Recommended local setup: loopback UI only, set MATRYCA_UI_TOKEN on shared machines (new installs from .env.example template MATRYCA_UI_REQUIRE_EXPLICIT_TOKEN=true), enable MATRYCA_MCP_ENABLED=true only on machines where you trust the MCP host (Hermes Agent, Cursor, Claude Desktop — full graph read/write, no stdio authentication), test graphs via LOGSEQ_GRAPH_PATH clones, and never commit .env. Graph code must read vault bytes through read_graph_file_text() — see docs/openspec/security-sandbox.md. CI sandbox-read-check allowlists only daemon pid/lock sidecar reads tagged # sandbox-read-ok in maintenance_daemon.py.

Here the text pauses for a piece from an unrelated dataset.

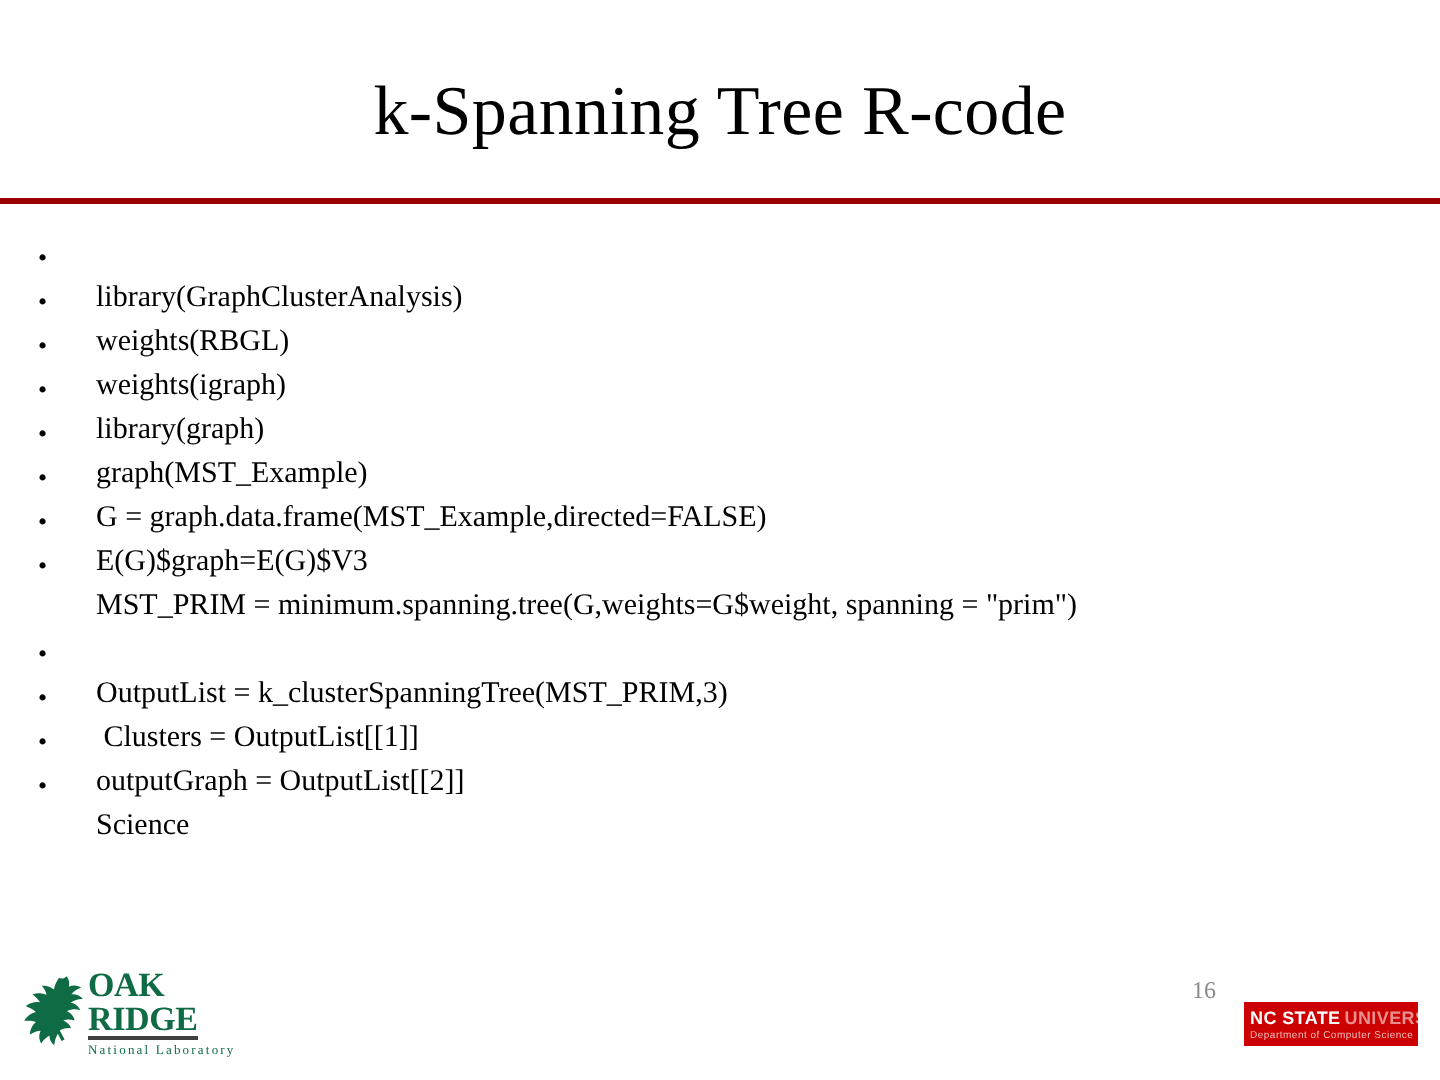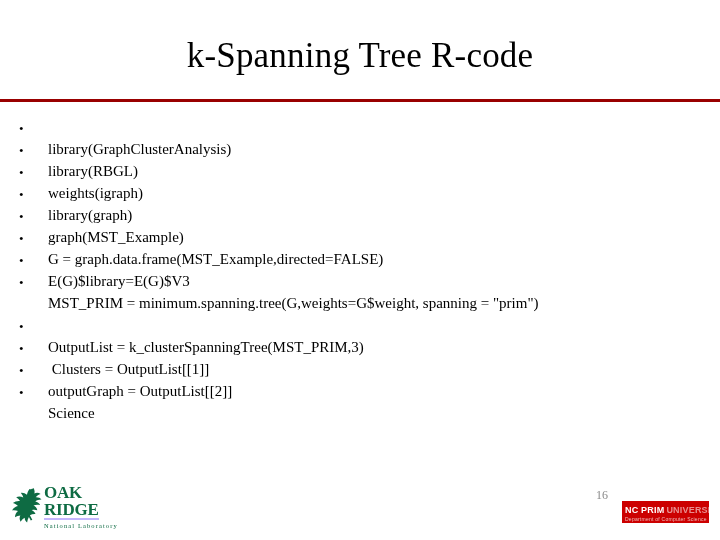"library(RBGL)" span.bullet-text { text: library -> weights }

The optional FastMCP stdio sidecar (matryca-plumber with no CLI arguments when MATRYCA_MCP_ENABLED=true) exposes the same mutation tools as the daemon. The MCP host process is the security boundary: treat it like shell access to your graph directory. This applies equally to Hermes Agent (stdio subprocess under ~/.hermes/config.yaml), Cursor, and Claude Desktop. Do not enable MCP when the host may run untrusted extensions or shared automation.
Misconfiguration on your machine (for example sharing your .env, running untrusted optional MCP hosts, or exposing the daemon to untrusted networks) is outside the scope of this policy, though documentation improvements to reduce that risk are welcome as regular contributions.